Con el ayuntamiento en el punto de mira más el apoyo de los followers desnudos y no desnudos “Árbol” continúa echando raíces en la calle Unión. Ahora me dedico a alimentar los contenidos del blog ponunarbolentuvida.com y a apoyar a otros amantes de los árboles encadenándome donde haga falta. Recibo algún que otro ingreso a través de apariciones en fiestas en Palma e Ibiza y de anunciantes del blog, casi todos de productos de jardinería o cremas corporales de rollo orgánico.

Hoy un cirujano plástico alemán se ha ofrecido a aumentarme los pechos gratis a cambio de aparecer en su newsletter y página de facebook. ¿Qué hago?, si me opero desafiaría el orden natural de las cosas, pero bien pensado la polémica atraería más tráfico al blog y podría lucir tipito contra el tronco… Árbol, ¿tú que piensas?

Ulla. Hotel series

Al fondo las faldas, después las camisas y por último el álbum de fotos. O mejor, a la derecha las faldas, en el centro el álbum y a la izquierda las camisas.
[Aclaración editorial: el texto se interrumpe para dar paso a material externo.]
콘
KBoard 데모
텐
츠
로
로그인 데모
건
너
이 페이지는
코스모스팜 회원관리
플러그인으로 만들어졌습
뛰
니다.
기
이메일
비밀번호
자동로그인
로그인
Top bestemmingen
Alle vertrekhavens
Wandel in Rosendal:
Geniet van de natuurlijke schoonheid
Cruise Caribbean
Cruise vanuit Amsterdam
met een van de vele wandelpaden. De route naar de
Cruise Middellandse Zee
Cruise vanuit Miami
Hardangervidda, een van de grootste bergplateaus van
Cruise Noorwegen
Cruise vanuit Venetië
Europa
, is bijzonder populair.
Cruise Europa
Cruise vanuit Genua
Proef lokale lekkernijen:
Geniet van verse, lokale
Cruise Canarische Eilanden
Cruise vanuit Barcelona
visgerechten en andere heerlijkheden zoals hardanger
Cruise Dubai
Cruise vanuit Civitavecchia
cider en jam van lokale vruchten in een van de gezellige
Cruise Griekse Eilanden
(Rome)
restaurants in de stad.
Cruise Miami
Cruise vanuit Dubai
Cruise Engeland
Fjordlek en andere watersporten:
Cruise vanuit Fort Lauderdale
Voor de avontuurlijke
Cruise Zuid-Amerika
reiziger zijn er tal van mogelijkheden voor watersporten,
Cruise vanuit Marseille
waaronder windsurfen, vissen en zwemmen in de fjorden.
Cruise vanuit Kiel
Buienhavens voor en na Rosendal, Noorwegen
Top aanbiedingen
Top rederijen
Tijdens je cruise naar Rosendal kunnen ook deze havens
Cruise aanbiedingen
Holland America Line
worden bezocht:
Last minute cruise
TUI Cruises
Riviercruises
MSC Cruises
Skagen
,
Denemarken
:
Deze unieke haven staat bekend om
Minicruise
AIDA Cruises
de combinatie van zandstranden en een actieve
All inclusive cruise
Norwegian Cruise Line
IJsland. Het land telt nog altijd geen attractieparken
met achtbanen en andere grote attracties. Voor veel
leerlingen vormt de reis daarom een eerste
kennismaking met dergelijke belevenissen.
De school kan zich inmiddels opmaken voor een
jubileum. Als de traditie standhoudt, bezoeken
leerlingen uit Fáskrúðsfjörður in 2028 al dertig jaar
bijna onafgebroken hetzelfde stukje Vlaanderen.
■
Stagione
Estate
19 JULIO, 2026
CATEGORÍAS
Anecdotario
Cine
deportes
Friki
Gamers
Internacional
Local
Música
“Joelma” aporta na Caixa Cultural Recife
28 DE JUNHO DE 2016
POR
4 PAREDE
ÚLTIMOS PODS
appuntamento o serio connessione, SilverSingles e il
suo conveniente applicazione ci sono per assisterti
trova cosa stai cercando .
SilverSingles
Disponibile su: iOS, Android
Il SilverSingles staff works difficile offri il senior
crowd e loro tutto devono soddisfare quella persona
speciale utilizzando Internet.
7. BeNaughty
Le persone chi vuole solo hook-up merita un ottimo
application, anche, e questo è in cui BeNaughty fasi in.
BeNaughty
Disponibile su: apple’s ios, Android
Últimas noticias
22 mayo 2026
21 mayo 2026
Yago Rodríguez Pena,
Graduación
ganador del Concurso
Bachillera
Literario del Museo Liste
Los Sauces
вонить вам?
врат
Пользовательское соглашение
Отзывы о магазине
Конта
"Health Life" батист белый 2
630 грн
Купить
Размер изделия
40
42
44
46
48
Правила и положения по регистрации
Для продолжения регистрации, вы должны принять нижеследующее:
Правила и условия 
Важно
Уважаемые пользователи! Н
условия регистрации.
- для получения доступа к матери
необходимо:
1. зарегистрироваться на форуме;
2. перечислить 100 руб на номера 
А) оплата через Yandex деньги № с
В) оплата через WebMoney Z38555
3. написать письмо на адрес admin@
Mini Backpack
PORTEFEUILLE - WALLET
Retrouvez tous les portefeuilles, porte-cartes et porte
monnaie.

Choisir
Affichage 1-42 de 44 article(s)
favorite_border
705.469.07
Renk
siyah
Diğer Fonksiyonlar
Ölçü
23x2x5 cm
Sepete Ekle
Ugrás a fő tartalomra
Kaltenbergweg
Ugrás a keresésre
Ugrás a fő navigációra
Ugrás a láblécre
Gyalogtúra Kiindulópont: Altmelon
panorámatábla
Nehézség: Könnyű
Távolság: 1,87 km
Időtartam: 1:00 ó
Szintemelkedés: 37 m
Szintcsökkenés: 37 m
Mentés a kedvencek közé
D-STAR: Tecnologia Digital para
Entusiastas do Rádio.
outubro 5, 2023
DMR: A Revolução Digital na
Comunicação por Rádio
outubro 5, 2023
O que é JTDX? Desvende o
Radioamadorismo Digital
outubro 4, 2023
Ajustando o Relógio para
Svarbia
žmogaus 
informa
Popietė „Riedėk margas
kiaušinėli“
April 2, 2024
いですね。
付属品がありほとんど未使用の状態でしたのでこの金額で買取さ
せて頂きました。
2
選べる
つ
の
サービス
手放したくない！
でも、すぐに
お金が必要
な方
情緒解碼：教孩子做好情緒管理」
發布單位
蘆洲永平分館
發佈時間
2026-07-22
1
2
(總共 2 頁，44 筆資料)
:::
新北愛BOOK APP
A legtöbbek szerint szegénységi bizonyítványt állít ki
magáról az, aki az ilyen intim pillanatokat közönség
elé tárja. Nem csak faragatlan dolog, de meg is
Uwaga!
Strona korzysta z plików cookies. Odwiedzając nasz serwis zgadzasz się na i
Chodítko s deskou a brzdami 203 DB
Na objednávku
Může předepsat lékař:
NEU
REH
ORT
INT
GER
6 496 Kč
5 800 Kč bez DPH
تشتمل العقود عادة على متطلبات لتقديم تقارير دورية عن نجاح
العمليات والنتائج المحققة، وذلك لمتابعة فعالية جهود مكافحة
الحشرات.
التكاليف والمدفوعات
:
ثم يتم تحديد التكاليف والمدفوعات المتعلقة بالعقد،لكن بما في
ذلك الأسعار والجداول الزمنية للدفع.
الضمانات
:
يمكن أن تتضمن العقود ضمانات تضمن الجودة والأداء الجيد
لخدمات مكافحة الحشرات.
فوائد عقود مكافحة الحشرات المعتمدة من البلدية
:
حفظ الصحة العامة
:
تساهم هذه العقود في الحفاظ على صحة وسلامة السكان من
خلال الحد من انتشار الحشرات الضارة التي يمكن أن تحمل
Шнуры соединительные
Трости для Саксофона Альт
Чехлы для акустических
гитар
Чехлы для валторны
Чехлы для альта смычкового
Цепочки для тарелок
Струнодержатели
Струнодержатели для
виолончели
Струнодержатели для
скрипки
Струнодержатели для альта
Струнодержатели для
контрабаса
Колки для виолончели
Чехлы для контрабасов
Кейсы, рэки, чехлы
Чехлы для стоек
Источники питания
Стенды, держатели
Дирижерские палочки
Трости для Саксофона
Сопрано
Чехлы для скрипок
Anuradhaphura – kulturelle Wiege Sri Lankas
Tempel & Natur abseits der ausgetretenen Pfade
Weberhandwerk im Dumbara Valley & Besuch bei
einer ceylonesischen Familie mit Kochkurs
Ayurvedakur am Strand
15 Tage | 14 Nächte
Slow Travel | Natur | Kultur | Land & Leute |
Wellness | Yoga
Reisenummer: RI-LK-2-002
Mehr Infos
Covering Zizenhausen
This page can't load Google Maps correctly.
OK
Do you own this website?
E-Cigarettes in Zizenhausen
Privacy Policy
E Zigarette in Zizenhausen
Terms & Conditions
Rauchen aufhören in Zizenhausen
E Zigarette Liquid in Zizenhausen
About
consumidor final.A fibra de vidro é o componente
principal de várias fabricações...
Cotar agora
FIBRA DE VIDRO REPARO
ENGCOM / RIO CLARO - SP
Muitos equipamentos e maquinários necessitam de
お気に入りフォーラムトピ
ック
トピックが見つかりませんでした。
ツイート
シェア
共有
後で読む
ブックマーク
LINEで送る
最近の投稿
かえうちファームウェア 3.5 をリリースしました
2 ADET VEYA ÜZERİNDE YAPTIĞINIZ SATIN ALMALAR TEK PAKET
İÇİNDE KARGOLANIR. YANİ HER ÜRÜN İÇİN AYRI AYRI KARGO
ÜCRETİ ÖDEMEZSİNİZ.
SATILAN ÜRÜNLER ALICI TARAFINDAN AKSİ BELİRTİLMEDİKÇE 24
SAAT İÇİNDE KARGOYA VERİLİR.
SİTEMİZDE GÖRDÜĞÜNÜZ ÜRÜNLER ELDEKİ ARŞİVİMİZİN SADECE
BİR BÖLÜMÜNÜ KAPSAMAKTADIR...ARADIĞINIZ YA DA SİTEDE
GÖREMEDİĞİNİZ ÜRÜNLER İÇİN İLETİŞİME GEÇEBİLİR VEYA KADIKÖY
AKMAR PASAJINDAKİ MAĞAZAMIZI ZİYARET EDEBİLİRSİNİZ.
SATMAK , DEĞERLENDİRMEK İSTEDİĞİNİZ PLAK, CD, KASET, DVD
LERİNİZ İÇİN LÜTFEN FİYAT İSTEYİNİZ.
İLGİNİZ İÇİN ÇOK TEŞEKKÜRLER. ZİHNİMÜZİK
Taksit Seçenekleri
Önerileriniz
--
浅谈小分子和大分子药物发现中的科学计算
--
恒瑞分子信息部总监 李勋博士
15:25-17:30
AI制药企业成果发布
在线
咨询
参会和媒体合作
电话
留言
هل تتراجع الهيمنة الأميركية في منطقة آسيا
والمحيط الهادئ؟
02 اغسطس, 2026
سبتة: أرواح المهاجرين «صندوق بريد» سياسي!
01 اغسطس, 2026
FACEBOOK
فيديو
Ulla siempre tiene el mismo dilema desde hace catorce años. Sabe que no va a ser capaz de enseñarle las fotos, si quiera dirigirle la palabra salvo un hola y adiós y una sonrisa a medias.

Como viene siendo habitual a finales de agosto, Ulla pasa la noche en el hotel y la mañana en la playa de Es Trenc. Sentada en una hamaca tras sus grandes gafas de sol observa con precaución a la que fue una adolescente con amigas, una joven presumida y ahora una madre atlética y atenta.

En su bolsa de playa, álbum de fotos al fondo, encima miedos, crema solar y verdades por decir.